▸ **Exercise requirements**:
1. From the commentary on backpage.com, return the passage between "VVM hides behind the free" and "should be liability.", inclusive.
2. Answer these questions using the commentary on backpage.com.
(a) How much does the adult ads section of backpage.com pocket each year?
(b) How many Senators demanded that the company stop facilitating child trafficking through its website?
(c) What have Craigslist and other internet providers done with their adult ads sections?

▸ **Text provided**:

Free speech matters critically to a free society, but free speech has never been thought critical to encompass facilitating criminal attacks on children. The adult ads section of backpage.com pockets a hefty $22 million each year as it turns a blind eye to the plight of girls posted on Backpage as goods for sale. Despite disputes over its legality, the more urgent question is ethics. Could we imagine recommending to our children that this is what they do with their lives: start or use websites that lead to the trafficking and misery of other kids?

Counsel for VVM says they are focused on trying to assist law enforcement, spending money to root out child trafficking. But what about the children used as bait to find the traffickers? Can we as a society tolerate this kind of collateral damage? VVM's efforts toward apprehending traffickers are to their credit, but the extent to which it's credited should turn on whether they are really sincere about trying to root out trafficking. If so, then they should divert the profits they make from these ads to enforce anti-trafficking laws and care for the victims, since no one should be profiting from the sale of children. Arguably, backpage.com is a "dual-use" product: one with beneficial (or not illegal) uses like the facilitation of sex between consenting adults and one with illegal uses like the commercial sexual exploitation of children. In many states, aiding and abetting laws are broad enough to cover dual use products like backpage.com when the distributor of the product knows about the illegal use. After 19 Senators and 220,000 signatures from Change.org demanded that the company stop facilitating child trafficking through its website, VVM cannot credibly claim ignorance.

VVM hides behind the free speech argument and the federal Communications Decency Act which shields service providers from third party criminal activity. This scenario occurs in the labor trafficking context as well. For example, a prominent hotel chain in Florida tried to absolve itself of liability when it knew that young women were working without wages, in sub-par living conditions, and lacking proper immigration documents. Their argument was willful ignorance. They claimed that they don't hire their maids; instead, they hire a subcontractor that hires the maids. Such willful ignorance occurs in the agricultural industry as well. A company doesn't ask questions from an exceedingly low bid based ultimately on trafficking, and that's where there should be liability.

Some states have recently decided to criminalize reckless disregard. When a corporation, motivated by the bottom line, chooses not to exert appropriate scrutiny and then wants to wash its hands of liability, there must be consequences. Willful ignorance is now being criminalized in some jurisdictions, and Backpage is the poster child for this kind of corporate behavior. The First Amendment is not intended to protect speech that is meant to solicit or promote unlawful behavior. It is shameful that VVM hides behind the thin veneer of constitutional protection to engage in conduct with no socially redeeming value -- indeed, conduct that is affirmatively destructive to our most vulnerable population. VVM's constitutional posturing aside, an ethical choice remains to be made. VVM can cling to its legal formalism, or it can do what Craigslist and other internet providers have done: shut down their adult ads section.

▸ **Listed entries**:

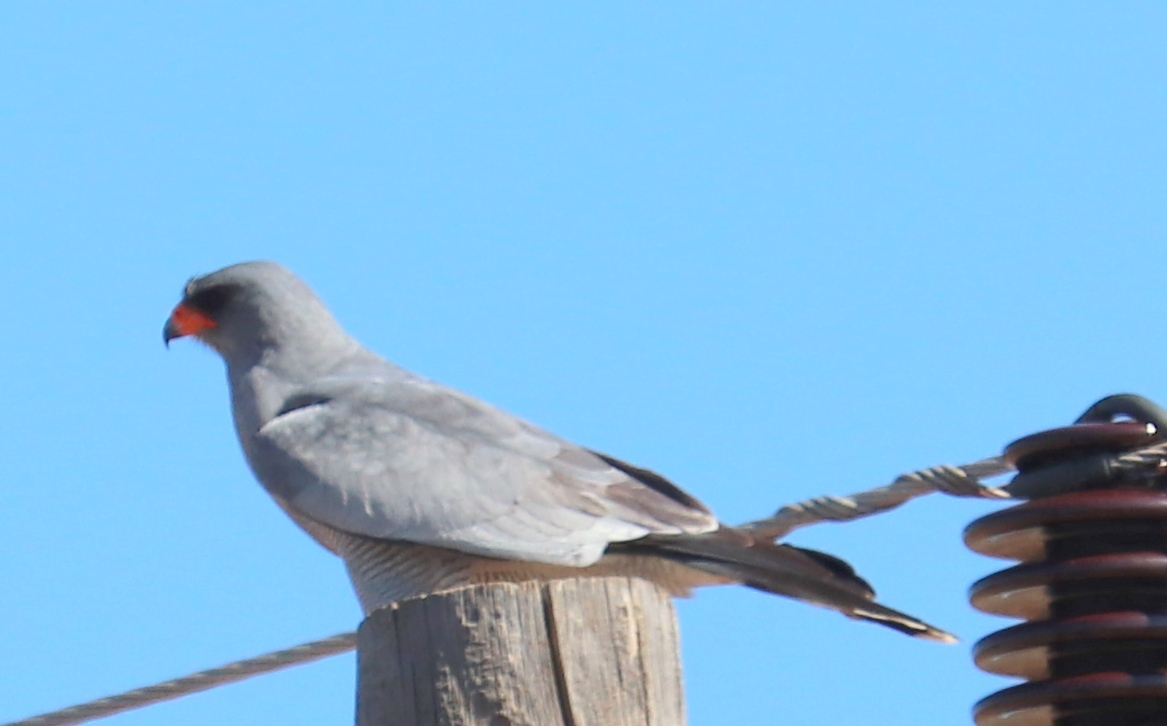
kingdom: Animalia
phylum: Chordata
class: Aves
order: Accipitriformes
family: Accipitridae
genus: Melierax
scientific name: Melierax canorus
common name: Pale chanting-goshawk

▸ **Answers for the tasks**:
1.
VVM hides behind the free speech argument and the federal Communications Decency Act which shields service providers from third party criminal activity. This scenario occurs in the labor trafficking context as well. For example, a prominent hotel chain in Florida tried to absolve itself of liability when it knew that young women were working without wages, in sub-par living conditions, and lacking proper immigration documents. Their argument was willful ignorance. They claimed that they don't hire their maids; instead, they hire a subcontractor that hires the maids. Such willful ignorance occurs in the agricultural industry as well. A company doesn't ask questions from an exceedingly low bid based ultimately on trafficking, and that's where there should be liability.

2.
(a) $22 million.
(b) 19.
(c) They have shut them down.